▶ PASSAGE SHOWN:
____________________
On January 10, 2011, the inspectors presented the inspection results to Mr. J. Gebbie and other members of the licensee staff. The licensee acknowledged the issues presented. The inspectors confirmed that none of the potential report input discussed was considered proprietary.

.2 Interim Exit Meetings

Interim exits were conducted for:

  • The radiological hazard assessment and exposure controls and occupational ALARA planning and controls with Mr. J. Gebbie, Site Vice President on October 15, 2010.
  • The results of the Inservice Inspection with Mr. J. Gebbie, Site Vice President, on October 19, 2010.

The inspectors confirmed that none of the potential report input discussed was considered proprietary. Proprietary material received during the inspection was returned to the licensee.

4OA7 Licensee-Identified Violations

The following violations of very low significance (Green) or Severity Level IV were identified by the licensee and are violations of NRC requirements which meet the criteria of the NRC Enforcement Policy for being dispositioned as an NCV.

  • Title 10 CFR 50.59(d)(1) states, in part, that the licensee shall maintain records of changes in the facility, of changes in procedures, and of tests and experiments as described in the UFSAR. These records must include a written evaluation that provides a basis for the determination that the changes, tests, or experiments do not require a license amendment. Contrary to the above, in 2006, the licensee made changes pursuant to 10 CFR 50.59(c) to the plant as described in the UFSAR and had not performed a written evaluation which provided the bases for determining that the changes did not require a license amendment. Specifically, in 2006, the licensee applied full structural weld overlays to the pressurizer surge nozzles for both Units 1 and 2. However, the licensee did not disposition the original Leak-Before-Break analysis (LBB) as described in section 5.2.2.7 of D. C. Cook UFSAR through the 10 CFR 50.59 process. The corrective actions for this issue are being tracked in CR 00858419 and include submitting a license amendment request to the NRC for approval of updated/revised LBB analysis in 2011. This violation was of Severity Level IV as dispositioned through the guidance in NRC Enforcement Policy, Supplement I.D.
____________________
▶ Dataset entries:

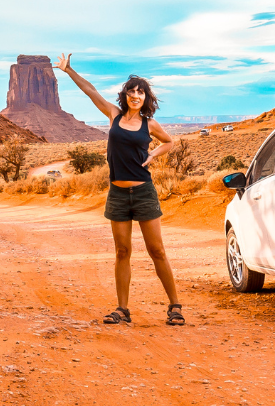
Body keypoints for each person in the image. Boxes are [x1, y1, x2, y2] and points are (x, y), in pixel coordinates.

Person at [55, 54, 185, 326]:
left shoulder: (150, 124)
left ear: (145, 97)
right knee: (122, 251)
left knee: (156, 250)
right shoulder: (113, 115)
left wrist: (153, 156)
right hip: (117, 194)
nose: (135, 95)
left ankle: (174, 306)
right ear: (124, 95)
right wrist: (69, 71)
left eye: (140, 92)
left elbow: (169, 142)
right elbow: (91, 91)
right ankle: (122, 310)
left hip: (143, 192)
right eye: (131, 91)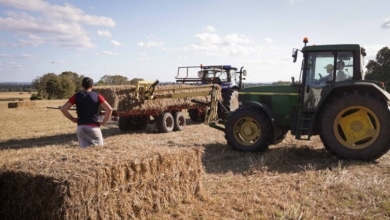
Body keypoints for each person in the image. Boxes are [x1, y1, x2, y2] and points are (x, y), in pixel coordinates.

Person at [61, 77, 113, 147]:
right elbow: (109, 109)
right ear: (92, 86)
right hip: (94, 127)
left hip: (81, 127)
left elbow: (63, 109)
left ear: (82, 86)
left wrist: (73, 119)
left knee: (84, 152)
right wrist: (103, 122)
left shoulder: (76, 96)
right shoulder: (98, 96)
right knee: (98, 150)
____________________
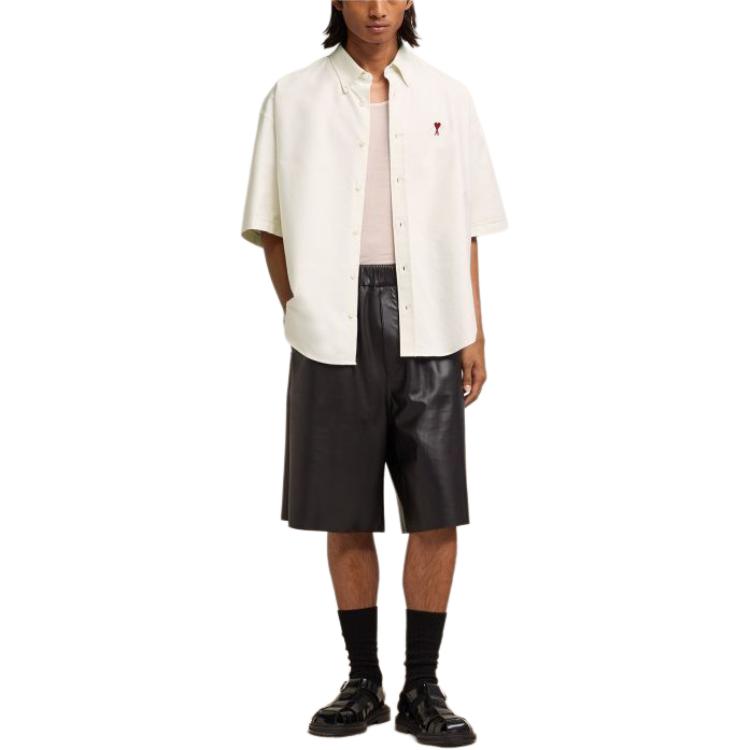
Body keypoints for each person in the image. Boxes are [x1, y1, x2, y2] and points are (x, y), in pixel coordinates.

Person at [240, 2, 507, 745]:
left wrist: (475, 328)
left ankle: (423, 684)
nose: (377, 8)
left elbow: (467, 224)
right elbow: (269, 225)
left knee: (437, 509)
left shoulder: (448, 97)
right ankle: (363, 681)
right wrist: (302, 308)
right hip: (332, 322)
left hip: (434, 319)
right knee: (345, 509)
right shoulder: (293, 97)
____________________
▶ TASK STATEMENT: Write the next part of the NRC inspection report passage, starting after its final sentence about the Severity Level IV violation.

▶ ANSWER TO THIS TASK:
  • Appendix B, Criterion III in 10 CFR Part 50 requires, in part, that design control measures shall provide for verifying or checking the adequacy of design, such as by the performance of design reviews, by the use of alternate or simplified calculational methods, or by the performance of a suitable testing program. Design control measures shall be applied to items such as the following: reactor physics, stress, thermal, hydraulic, and accident analyses; compatibility of materials; accessibility for inservice inspection, maintenance, and repair; and delineation of acceptance criteria for inspections and tests. Contrary to the above, the licensee did not perform design review and engineering calculations to check the adequacy of the original LBB analysis on pressurizer surge lines at the time of application of the pressurizer surge line weld overlays in 2006. Specifically, in October 2009, the licensee performed a non-conformance evaluation to address the validity of the original LBB analysis on the pressurizer surge lines that had undergone full structural weld overlays in 2006. In the non-conformance evaluation, the licensee identified that an engineering/design evaluation of the original LBB analysis and fatigue analysis as applicable to the pressurizer surge lines had not been performed at the time of application of the weld overlays in 2006. The licensee has implemented corrective actions to address the revision of the original LBB analysis to account for any changes due to weld overlay application and intends to submit a license amendment request for NRC approval of this updated LBB analysis in 2011. The corrective actions related to this LBB analysis update are being tracked in CR 00858419. This violation was of very low safety significance (Green) as dispositioned through the NRC Significance Determination Process.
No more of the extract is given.